Activity:
Can you show every line of the entries below that contains the word "pictogram"?

Items stored in a collection

-------------------------

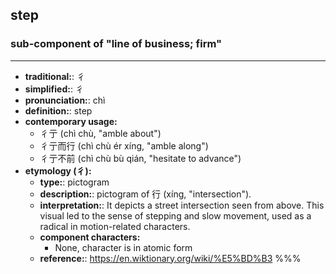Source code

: ## step
### sub-component of "line of business; firm"
---
- **traditional:**: 彳
- **simplified:**: 彳
- **pronunciation:**: chì
- **definition:**: step
- **contemporary usage:**
  - 彳亍 (chì chù, "amble about")
  - 彳亍而行 (chì chù ér xíng, "amble along")
  - 彳亍不前 (chì chù bù qián, "hesitate to advance")
- **etymology (彳):**
  - **type:**: pictogram
  - **description:**: pictogram of 行 (xíng, "intersection").
  - **interpretation:**: It depicts a street intersection seen from above. This visual led to the sense of stepping and slow movement, used as a radical in motion-related characters.
  - **component characters:**
    - None, character is in atomic form
  - **reference:**: https://en.wiktionary.org/wiki/%E5%BD%B3
%%%
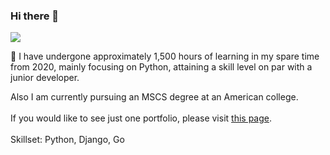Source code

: ### Hi there 👋
![](https://komarev.com/ghpvc/?username=keita-sa)

🌱 I have undergone approximately 1,500 hours of learning in my spare time from 2020, mainly focusing on Python, attaining a skill level on par with a junior developer. 

Also I am currently pursuing an MSCS degree at an American college. 
</br>
</br>
If you would like to see just one portfolio, please visit [this page](https://github.com/keita-sa/classification_of_cancer_dataset/blob/main/scikit-learn%201%20classification%20of%20cancer%20dateaset.ipynb).
</br>
</br>
Skillset: Python, Django, Go

<!--
**keita-sa/keita-sa** is a ✨ _special_ ✨ repository because its `README.md` (this file) appears on your GitHub profile.

Here are some ideas to get you started:

- 🔭 I’m currently working on ...
- 🌱 I’m currently learning ...
- 👯 I’m looking to collaborate on ...
- 🤔 I’m looking for help with ...
- 💬 Ask me about ...
- 📫 How to reach me: ...
- 😄 Pronouns: ...
- ⚡ Fun fact: ...
-->
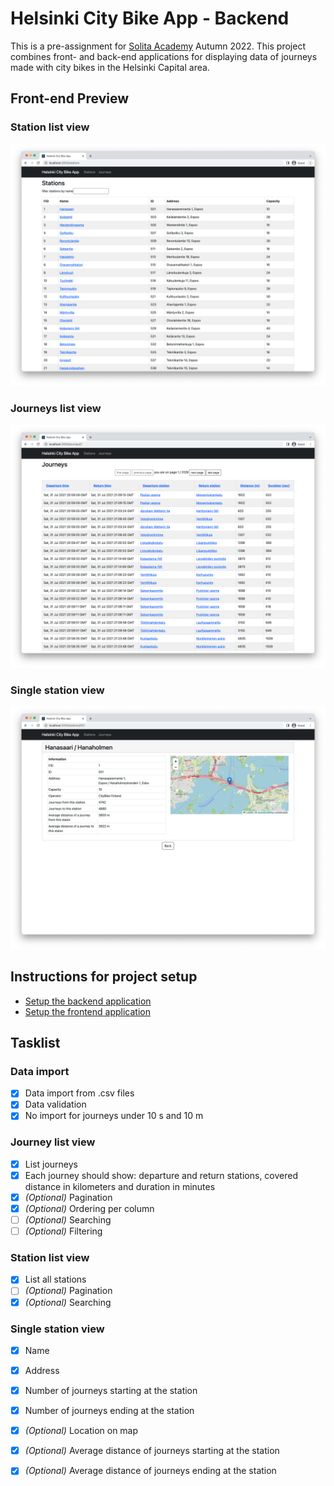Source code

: # Helsinki City Bike App - Backend
This is a pre-assignment for [Solita Academy](https://www.solita.fi/en/academy/) Autumn 2022. This project combines front- and back-end applications for displaying data of journeys made with city bikes in the Helsinki Capital area.

## Front-end Preview

### Station list view
![Stations list view](./preview/stations.png)

### Journeys list view
![Journeys list view](./preview/journeys.png)

### Single station view
![Single station view](./preview/single_station.png)

## Instructions for project setup
* [Setup the backend application](./backend/README.md)
* [Setup the frontend application](./frontend/README.md)

## Tasklist
### Data import
- [x] Data import from .csv files
- [x] Data validation
- [x] No import for journeys under 10 s and 10 m 

### Journey list view
- [x] List journeys
- [x] Each journey should show: departure and return stations, covered distance in kilometers and duration in minutes
- [x] *(Optional)* Pagination
- [x] *(Optional)* Ordering per column
- [ ] *(Optional)* Searching
- [ ] *(Optional)* Filtering

### Station list view
- [x] List all stations
- [ ] *(Optional)* Pagination
- [x] *(Optional)* Searching

### Single station view
- [x] Name
- [x] Address
- [x] Number of journeys starting at the station
- [x] Number of journeys ending at the station
- [x] *(Optional)* Location on map
- [x] *(Optional)* Average distance of journeys starting at the station
- [x] *(Optional)* Average distance of journeys ending at the station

-------------------------

Exercise response:
  - **type:**: pictogram
  - **description:**: pictogram of 行 (xíng, "intersection").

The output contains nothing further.